What this task involves:
All lines in the entries below that hold "contorcersi" make up the answer.

Data shown:
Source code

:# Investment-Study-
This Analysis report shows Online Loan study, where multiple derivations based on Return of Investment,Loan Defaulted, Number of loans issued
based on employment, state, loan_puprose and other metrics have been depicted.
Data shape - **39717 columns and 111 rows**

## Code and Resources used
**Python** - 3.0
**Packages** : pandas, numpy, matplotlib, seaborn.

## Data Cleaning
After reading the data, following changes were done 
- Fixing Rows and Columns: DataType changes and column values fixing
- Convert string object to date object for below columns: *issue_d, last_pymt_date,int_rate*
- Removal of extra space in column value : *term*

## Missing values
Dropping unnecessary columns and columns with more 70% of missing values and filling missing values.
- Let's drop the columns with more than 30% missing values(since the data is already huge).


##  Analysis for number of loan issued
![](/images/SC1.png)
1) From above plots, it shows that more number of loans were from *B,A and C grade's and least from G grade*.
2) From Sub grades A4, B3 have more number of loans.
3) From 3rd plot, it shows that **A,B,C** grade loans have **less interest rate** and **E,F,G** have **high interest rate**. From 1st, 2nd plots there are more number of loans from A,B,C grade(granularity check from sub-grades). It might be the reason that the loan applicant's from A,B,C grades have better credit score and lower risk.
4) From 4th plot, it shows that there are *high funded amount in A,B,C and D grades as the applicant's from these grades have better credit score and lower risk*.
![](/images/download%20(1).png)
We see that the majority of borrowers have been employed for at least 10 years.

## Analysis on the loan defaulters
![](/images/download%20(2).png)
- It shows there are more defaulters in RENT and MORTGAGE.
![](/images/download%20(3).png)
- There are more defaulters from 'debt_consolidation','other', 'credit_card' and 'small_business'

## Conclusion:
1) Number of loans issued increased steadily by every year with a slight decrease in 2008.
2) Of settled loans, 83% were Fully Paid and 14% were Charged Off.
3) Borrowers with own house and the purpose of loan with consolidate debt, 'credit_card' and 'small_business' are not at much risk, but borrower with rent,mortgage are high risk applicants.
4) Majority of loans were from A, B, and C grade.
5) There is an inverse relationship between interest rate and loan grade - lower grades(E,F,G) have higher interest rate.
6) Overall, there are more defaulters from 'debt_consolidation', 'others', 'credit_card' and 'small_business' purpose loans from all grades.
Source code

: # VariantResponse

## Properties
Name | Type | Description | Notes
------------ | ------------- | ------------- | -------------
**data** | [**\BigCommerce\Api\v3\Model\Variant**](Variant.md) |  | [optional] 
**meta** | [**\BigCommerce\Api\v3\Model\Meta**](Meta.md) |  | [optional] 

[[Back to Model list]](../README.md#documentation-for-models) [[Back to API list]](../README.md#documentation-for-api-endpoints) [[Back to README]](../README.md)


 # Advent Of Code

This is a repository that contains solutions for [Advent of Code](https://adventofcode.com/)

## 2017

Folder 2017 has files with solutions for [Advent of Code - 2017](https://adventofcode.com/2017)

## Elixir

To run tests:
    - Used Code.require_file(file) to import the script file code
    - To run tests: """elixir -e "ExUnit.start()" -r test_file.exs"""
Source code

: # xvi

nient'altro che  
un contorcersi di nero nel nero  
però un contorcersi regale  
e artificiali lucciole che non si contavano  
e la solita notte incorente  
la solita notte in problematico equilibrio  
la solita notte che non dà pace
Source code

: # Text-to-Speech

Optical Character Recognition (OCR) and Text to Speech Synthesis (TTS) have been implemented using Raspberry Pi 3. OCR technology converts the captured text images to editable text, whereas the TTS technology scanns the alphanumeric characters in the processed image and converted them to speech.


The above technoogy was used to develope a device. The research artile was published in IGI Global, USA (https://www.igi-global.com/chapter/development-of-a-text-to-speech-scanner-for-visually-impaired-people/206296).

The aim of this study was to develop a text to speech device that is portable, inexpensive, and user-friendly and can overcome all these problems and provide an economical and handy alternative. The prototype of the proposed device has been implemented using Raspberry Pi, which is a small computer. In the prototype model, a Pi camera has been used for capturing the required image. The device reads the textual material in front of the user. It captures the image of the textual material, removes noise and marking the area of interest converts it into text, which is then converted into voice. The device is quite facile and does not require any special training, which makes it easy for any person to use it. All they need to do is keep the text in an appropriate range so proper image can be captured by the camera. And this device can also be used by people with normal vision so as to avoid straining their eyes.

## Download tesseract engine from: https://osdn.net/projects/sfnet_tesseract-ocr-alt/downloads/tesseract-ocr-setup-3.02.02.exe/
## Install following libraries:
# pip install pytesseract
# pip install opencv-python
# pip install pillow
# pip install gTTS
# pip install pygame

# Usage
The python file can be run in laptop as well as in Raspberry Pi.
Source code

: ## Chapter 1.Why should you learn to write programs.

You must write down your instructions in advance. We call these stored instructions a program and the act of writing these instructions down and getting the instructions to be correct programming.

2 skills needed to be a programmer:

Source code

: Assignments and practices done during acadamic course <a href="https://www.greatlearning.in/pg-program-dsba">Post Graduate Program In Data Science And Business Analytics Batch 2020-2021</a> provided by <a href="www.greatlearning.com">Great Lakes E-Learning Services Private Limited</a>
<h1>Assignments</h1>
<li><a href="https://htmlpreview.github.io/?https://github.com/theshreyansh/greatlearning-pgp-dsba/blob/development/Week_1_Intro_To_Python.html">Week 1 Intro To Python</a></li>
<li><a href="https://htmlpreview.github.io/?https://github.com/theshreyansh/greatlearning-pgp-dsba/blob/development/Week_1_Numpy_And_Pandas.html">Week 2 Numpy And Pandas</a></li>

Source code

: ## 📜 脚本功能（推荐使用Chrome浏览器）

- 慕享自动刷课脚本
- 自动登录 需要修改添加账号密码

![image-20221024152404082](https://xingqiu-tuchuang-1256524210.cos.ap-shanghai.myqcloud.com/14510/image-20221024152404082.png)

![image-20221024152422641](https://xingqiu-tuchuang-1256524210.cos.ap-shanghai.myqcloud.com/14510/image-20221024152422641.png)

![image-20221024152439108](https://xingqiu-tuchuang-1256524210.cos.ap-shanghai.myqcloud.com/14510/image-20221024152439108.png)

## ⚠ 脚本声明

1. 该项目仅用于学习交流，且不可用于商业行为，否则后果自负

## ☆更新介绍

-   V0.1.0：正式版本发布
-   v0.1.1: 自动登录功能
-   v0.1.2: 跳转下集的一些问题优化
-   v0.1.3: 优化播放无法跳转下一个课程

Answer to this task:
un contorcersi di nero nel nero  
però un contorcersi regale  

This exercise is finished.